What I would like to do is something more generic:

function getModel($byClassName){
    $pq = PropelQuery::from($byClassName)
    $recs = $pq->find();  // <- collection of records of unknown type
    foreach ($recs as $rec){
        //Somehow retrieve all of the 'getFOREIGNKEY' Propel generated helper functions and call them all in sequence, 
        // then iterate down into any of these logical children objects and repeat the process to fully resolve all Foreign Key relationships within this Object
        // and all this Objects 'children' 
        // AND not get stuck in infinite loops due to Many-To-Many relationships from the 'getWHATEVER' calls running in circles.


        //Or some other method entirely to accomplish the same thing that i am just not getting...
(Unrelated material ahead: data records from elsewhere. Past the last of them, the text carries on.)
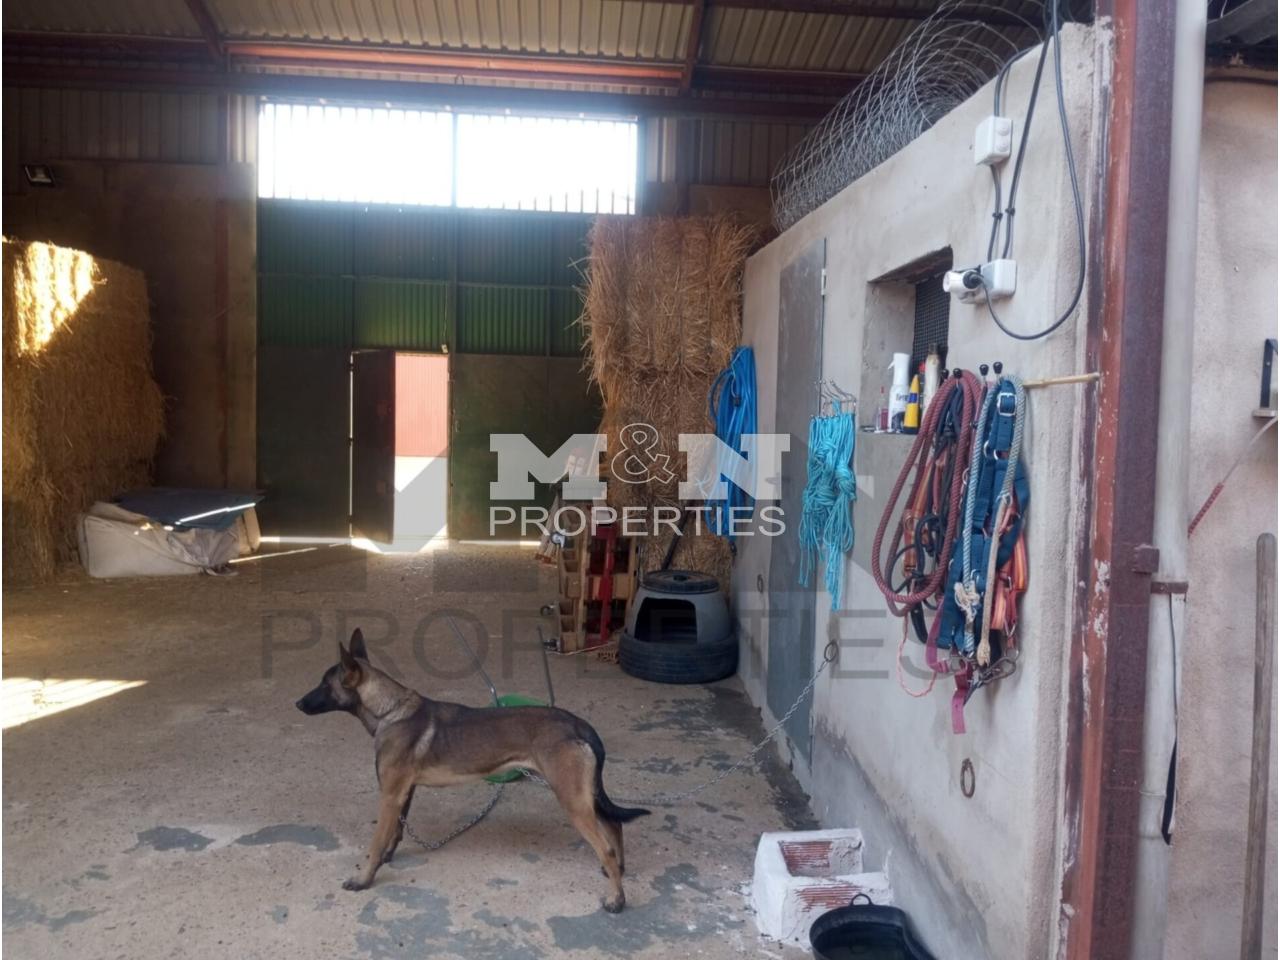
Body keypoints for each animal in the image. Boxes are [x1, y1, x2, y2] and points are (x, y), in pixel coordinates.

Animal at [295, 628, 649, 912]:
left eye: (324, 684)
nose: (297, 704)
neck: (389, 711)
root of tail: (577, 723)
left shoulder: (390, 795)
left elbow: (374, 843)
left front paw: (363, 878)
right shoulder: (405, 792)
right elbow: (394, 832)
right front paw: (386, 857)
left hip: (571, 798)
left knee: (605, 844)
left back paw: (617, 899)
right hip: (583, 794)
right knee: (615, 824)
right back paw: (618, 870)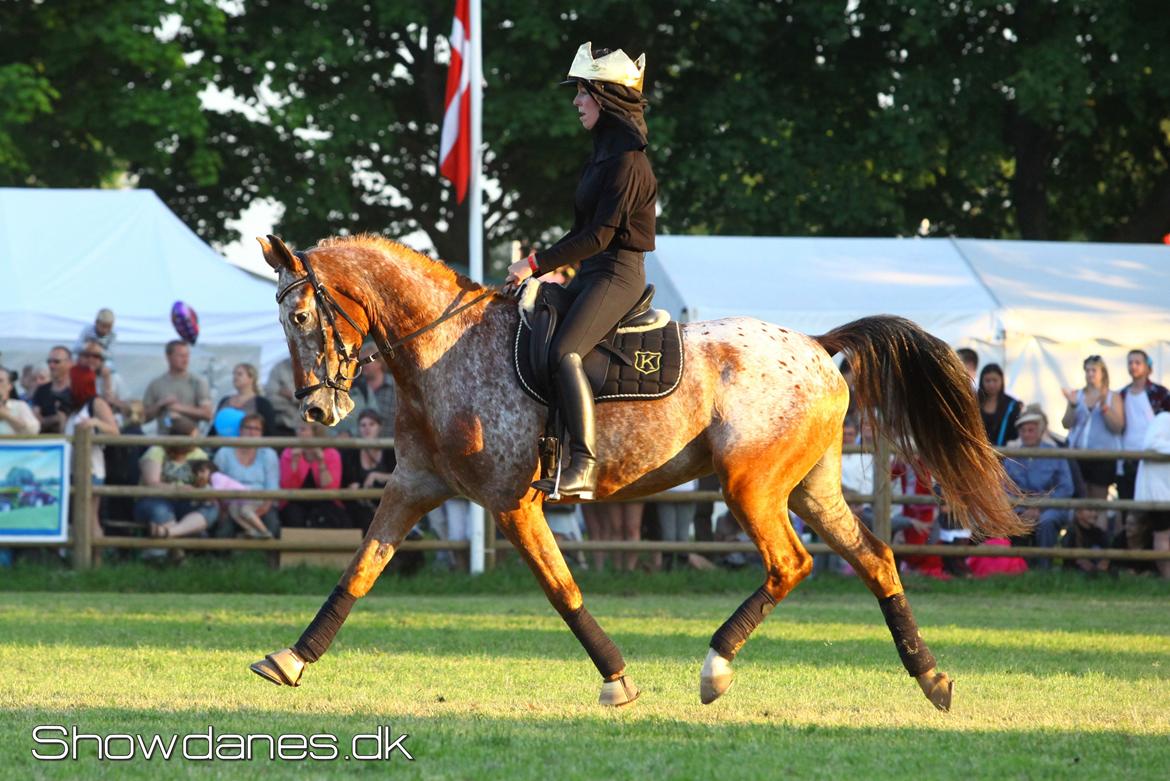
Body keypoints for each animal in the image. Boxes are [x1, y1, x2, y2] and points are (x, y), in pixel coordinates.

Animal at [249, 230, 1024, 706]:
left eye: (302, 318)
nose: (317, 409)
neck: (444, 346)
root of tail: (813, 342)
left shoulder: (511, 503)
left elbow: (562, 589)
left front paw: (617, 678)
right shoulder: (414, 487)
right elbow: (358, 573)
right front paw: (290, 658)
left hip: (750, 487)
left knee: (791, 563)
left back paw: (716, 666)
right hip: (810, 488)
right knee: (876, 558)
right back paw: (930, 676)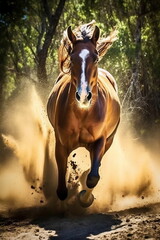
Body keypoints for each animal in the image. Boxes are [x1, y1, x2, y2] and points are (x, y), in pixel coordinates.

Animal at [47, 21, 120, 207]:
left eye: (96, 58)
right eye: (72, 58)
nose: (83, 96)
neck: (83, 114)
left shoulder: (100, 141)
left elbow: (93, 177)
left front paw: (85, 198)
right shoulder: (61, 144)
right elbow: (61, 189)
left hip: (109, 141)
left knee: (96, 168)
         echo $rec->exportTo('JSON');  //export to JSON string (new in Propel 1.6)
    }
}

I'm digging through the Propel Docs and Source, and I still haven't wrapped my head around the whole Peer/TableMap/RelationMap/etc model, and I'm getting close to a solution out of the box, but keep hitting dead ends.

BUT this does not seem like a terribly unique concept that I'm trying to make happen here, so I'm hoping there is a Propel guru on here who can quickly point out where I'm being retarded about this.

Thanks!

EDIT: (In response to wimvds comment) The goal of the generic approach is to allow me to configure the relationships at the database level, then propel-gen the PHP classes, and use them as Objects without having to worry about the underlying datastore.

With a specific approach, I'd have to define those relationships in the DB, then write a custom 'hydration' function (as listed above) to properly retrieve the object from the datastore. The philosophical problem with that approach is replication, in that if I change a relationship in the database, then rerun propel-gen THEN I also have to update my hydration functions to mirror that change in structure. It seems like all the pieces should be there to allow for skipping that last step and remove the replication.

For example, with the small specific-case hydration function above, All I'm doing is calling the getWHATEVER() helper functions based on the knowledge in my head that hero_skill relates to both hero and skill, and when I get a hero I want to check hero_skill and get the corresponding skill list. Propel knows about these relations as well due to the Foreign Keys, and when using joinWith() it is even aware of recursion (sets recursive object refs to a string value of '*RECURSION'), so the pieces are all in place for Propel to intelligently auto-hydrate these objects while gracefully resolving/ignoring recursion, I just can't find the proper syntax to make that happen.

ie: get an Object, resolve it's FK relations, hydrate all 'child' Objects (rows in related tables by FK) and exclude recursive Objects.

I guess what I'm looking for is a way to completely abstract the datastore, take advantage of Propel's class generation ability based on database schema.xml definitions and thus not have to custom write a bunch of helper functions that may be subject to change if data structure changes. Thus allowing me to code in terms of Objects and not Database records, isn't that the whole point of an ORM?

I hope that clarifies a bit, thanks!

1
Why would you want to make it generic, since you can easily fetch related objects per object using ->joinWith() or populateRelations. You'll probably end up hitting a brick wall with this generic approach anyway (consider an entity with a recursive relation - ie. some kind of hierarchy).wimvds

1 Answers

1
votes

I guess that you could give a try to the isCrossRef table attribute to simplify your queries/hydrations.